I don't have much to say today, but I figured I ought to try. You know, work some of that rust off.

I've been thinking about my mom a lot lately...probably because one of my sons is making me nuts, and I have a million questions to ask her. But she's been gone a long time, and never got a chance to meet her only grandsons. On regular days, I don't think much about that, but it's been a stressful week, and it's always worse when I need parenting answers, the kind that don't come from books. You'd think after 18 years, I'd be better adjusted, but...I guess not.

I guess I can just look at the old faded pictures, willing myself to remember her voice and her humor. I have a few favorites for this purpose.
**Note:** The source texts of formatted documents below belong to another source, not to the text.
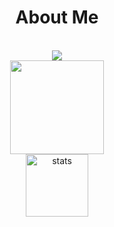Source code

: <div align="center">
  <h1>About Me</h1>
  <br>
 <img src="https://lanyard-profile-readme.vercel.app/api/487251264984449034" style="max-width:100%;">
  <br>
  <img src="https://github-readme-stats.vercel.app/api?username=virusxrd&show_icons=true&theme=gruvbox&hide_border=true" width="%100" height="150px">
  <br>
  <img src="https://github-readme-stats.vercel.app/api/top-langs/?username=virusxrd&layout=compact&theme=gruvbox&hide_border=true&layout=compact" width="%100" height="100px" alt="stats" />
  <br><br>
</div>
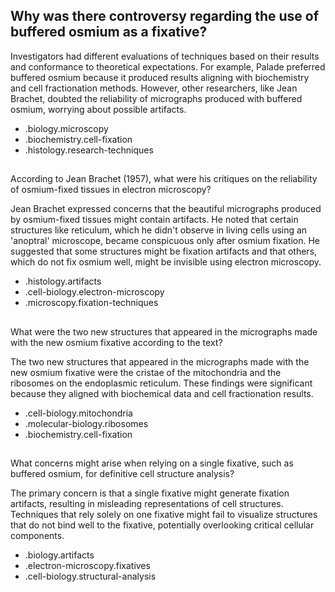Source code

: ## Why was there controversy regarding the use of buffered osmium as a fixative?

Investigators had different evaluations of techniques based on their results and conformance to theoretical expectations. For example, Palade preferred buffered osmium because it produced results aligning with biochemistry and cell fractionation methods. However, other researchers, like Jean Brachet, doubted the reliability of micrographs produced with buffered osmium, worrying about possible artifacts.

- .biology.microscopy
- .biochemistry.cell-fixation
- .histology.research-techniques
   
##
According to Jean Brachet (1957), what were his critiques on the reliability of osmium-fixed tissues in electron microscopy?

Jean Brachet expressed concerns that the beautiful micrographs produced by osmium-fixed tissues might contain artifacts. He noted that certain structures like reticulum, which he didn't observe in living cells using an 'anoptral' microscope, became conspicuous only after osmium fixation. He suggested that some structures might be fixation artifacts and that others, which do not fix osmium well, might be invisible using electron microscopy.

- .histology.artifacts
- .cell-biology.electron-microscopy
- .microscopy.fixation-techniques
   
##
What were the two new structures that appeared in the micrographs made with the new osmium fixative according to the text?

The two new structures that appeared in the micrographs made with the new osmium fixative were the cristae of the mitochondria and the ribosomes on the endoplasmic reticulum. These findings were significant because they aligned with biochemical data and cell fractionation results.

- .cell-biology.mitochondria
- .molecular-biology.ribosomes
- .biochemistry.cell-fixation
   
##
What concerns might arise when relying on a single fixative, such as buffered osmium, for definitive cell structure analysis?

The primary concern is that a single fixative might generate fixation artifacts, resulting in misleading representations of cell structures. Techniques that rely solely on one fixative might fail to visualize structures that do not bind well to the fixative, potentially overlooking critical cellular components.

- .biology.artifacts
- .electron-microscopy.fixatives
- .cell-biology.structural-analysis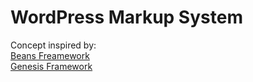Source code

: # WordPress Markup System

Concept inspired by: \
[Beans Freamework](https://www.getbeans.io/)\
[Genesis Framework](https://www.studiopress.com/themes/genesis/)

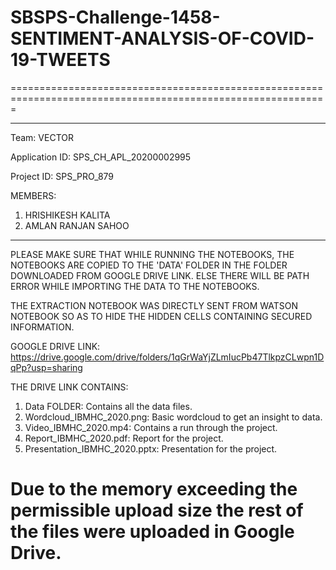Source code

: # SBSPS-Challenge-1458-SENTIMENT-ANALYSIS-OF-COVID-19-TWEETS

=============================================================================================================

---------------------------------------
Team: VECTOR

Application ID: SPS_CH_APL_20200002995

Project ID: SPS_PRO_879

MEMBERS:
1) HRISHIKESH KALITA
2) AMLAN RANJAN SAHOO
---------------------------------------

PLEASE MAKE SURE THAT WHILE RUNNING THE NOTEBOOKS, THE NOTEBOOKS ARE COPIED
TO THE 'DATA' FOLDER IN THE FOLDER DOWNLOADED FROM GOOGLE DRIVE LINK.
ELSE THERE WILL BE PATH ERROR WHILE IMPORTING THE DATA TO THE NOTEBOOKS.

THE EXTRACTION NOTEBOOK WAS DIRECTLY SENT FROM WATSON NOTEBOOK SO AS TO
HIDE THE HIDDEN CELLS CONTAINING SECURED INFORMATION.

GOOGLE DRIVE LINK:
https://drive.google.com/drive/folders/1qGrWaYjZLmIucPb47TlkpzCLwpn1DqPp?usp=sharing

THE DRIVE LINK CONTAINS:
1) Data FOLDER: Contains all the data files.
2) Wordcloud_IBMHC_2020.png: Basic wordcloud to get an insight to data.
3) Video_IBMHC_2020.mp4: Contains a run through the project.
4) Report_IBMHC_2020.pdf: Report for the project.
5) Presentation_IBMHC_2020.pptx: Presentation for the project.


Due to the memory exceeding the permissible upload size the rest of the files were  uploaded in Google Drive.
=============================================================================================================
There's the one where she'd donned the belly dancer/I Dream of Jeannie costume and laid herself under the Christmas tree for Dad. This one was taken long before I was born, but I still get a kick out of it. Then there's the one taken around New Year's. She and Dad were about to go out with her cousin and husband to celebrate. They had already primed themselves a bit for the occasion, and were all dressed up. It would be a fairly classy picture, except that Mom and her cousin were both jumping up and down to see whose boobs bounced higher. I don't remember who won. I just remember laughing at the silly grown-ups. There's another with Mom and Dad on their anniversary, I think it was their 25th. Again, they were getting ready to go out and celebrate. Both had that mischievous gleam in their eyes, and the easy smile at each other that comes from 25 years and four kids together. I think that might be my favorite. All the photos are from the early days, before the gas crunch, before we moved to Arkansas, before Dad got sick, and the mischief and smiles faded for all of us.

I have the photos, and I have memories. They're not enough sometimes, but they'll have to do.